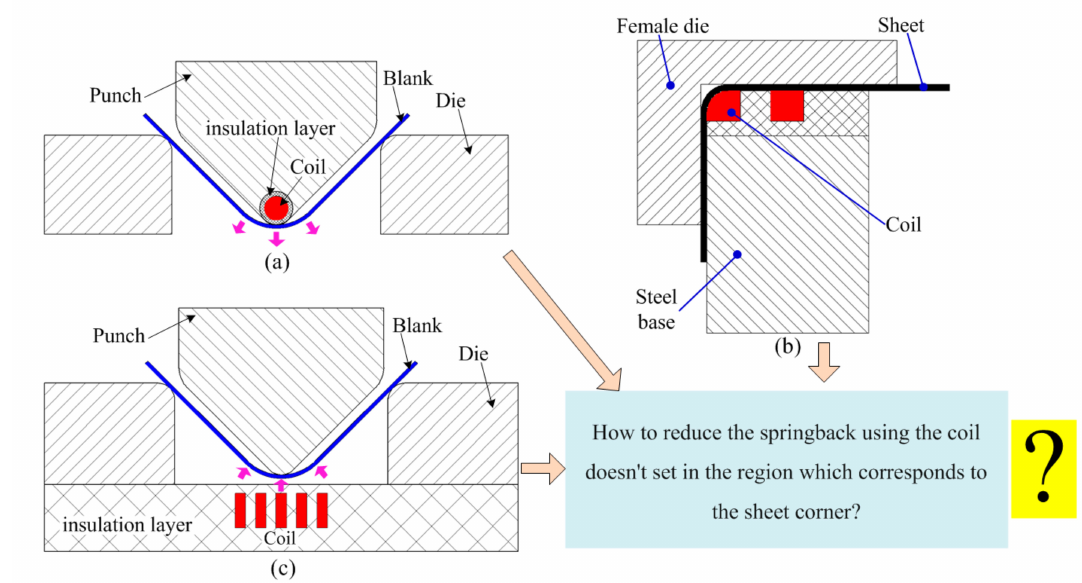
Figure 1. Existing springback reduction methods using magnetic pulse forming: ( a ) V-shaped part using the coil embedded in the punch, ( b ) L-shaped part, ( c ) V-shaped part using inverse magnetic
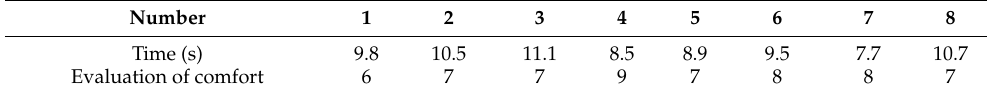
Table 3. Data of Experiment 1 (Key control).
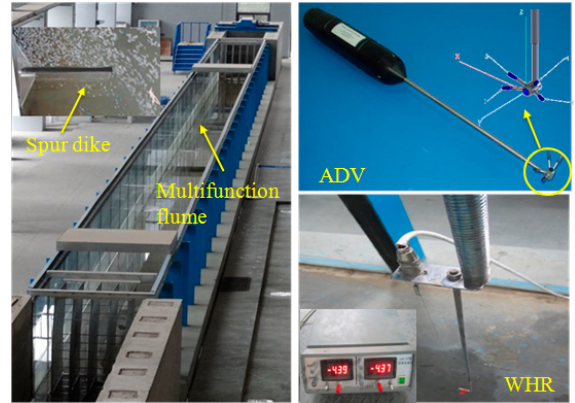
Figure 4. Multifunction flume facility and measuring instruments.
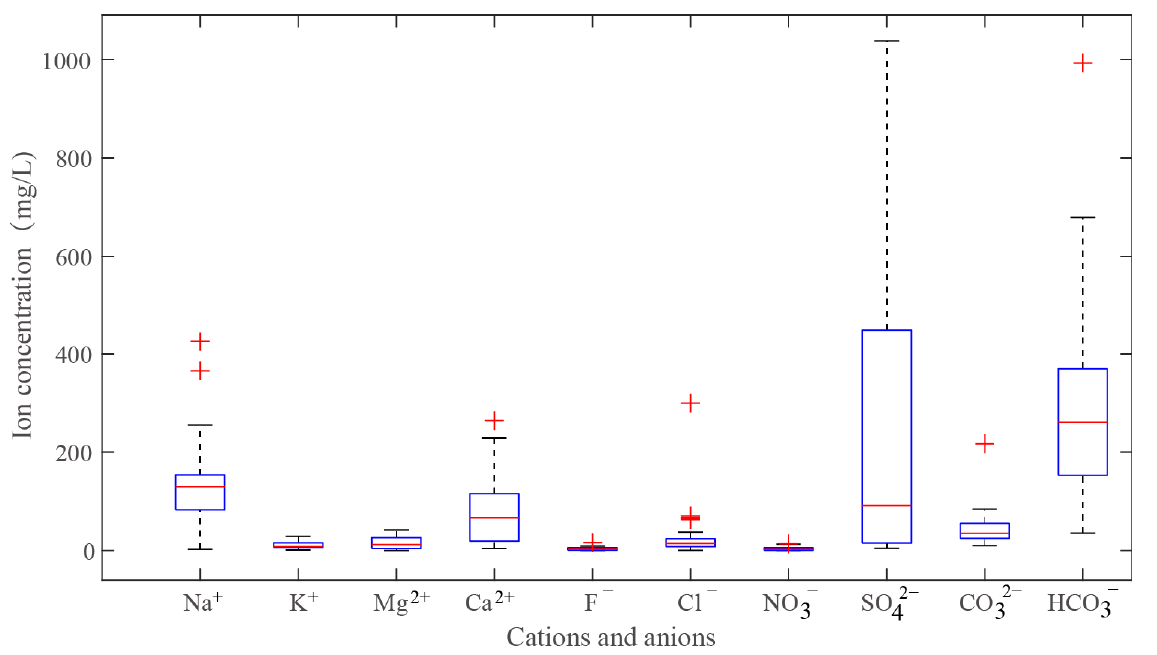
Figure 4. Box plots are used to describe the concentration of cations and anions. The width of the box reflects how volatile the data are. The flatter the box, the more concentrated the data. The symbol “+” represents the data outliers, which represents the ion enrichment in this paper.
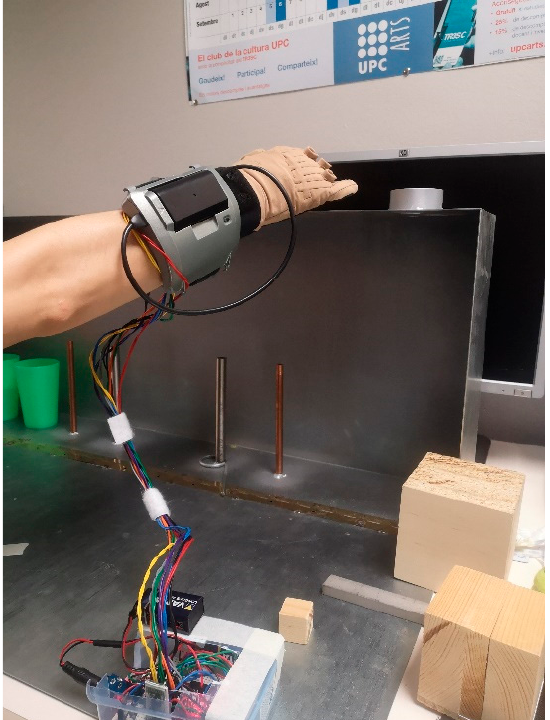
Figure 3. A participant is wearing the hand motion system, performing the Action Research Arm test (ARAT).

- - -

» **Problem description**: Set down each record above exactly as it stands and leave out all pictures.

» **Written response**:
Figure 1. Existing springback reduction methods using magnetic pulse forming: ( a ) V-shaped part using the coil embedded in the punch, ( b ) L-shaped part, ( c ) V-shaped part using inverse magnetic
Table 3. Data of Experiment 1 (Key control).
Figure 4. Multifunction flume facility and measuring instruments.
Figure 4. Box plots are used to describe the concentration of cations and anions. The width of the box reflects how volatile the data are. The flatter the box, the more concentrated the data. The symbol “+” represents the data outliers, which represents the ion enrichment in this paper.
Figure 3. A participant is wearing the hand motion system, performing the Action Research Arm test (ARAT).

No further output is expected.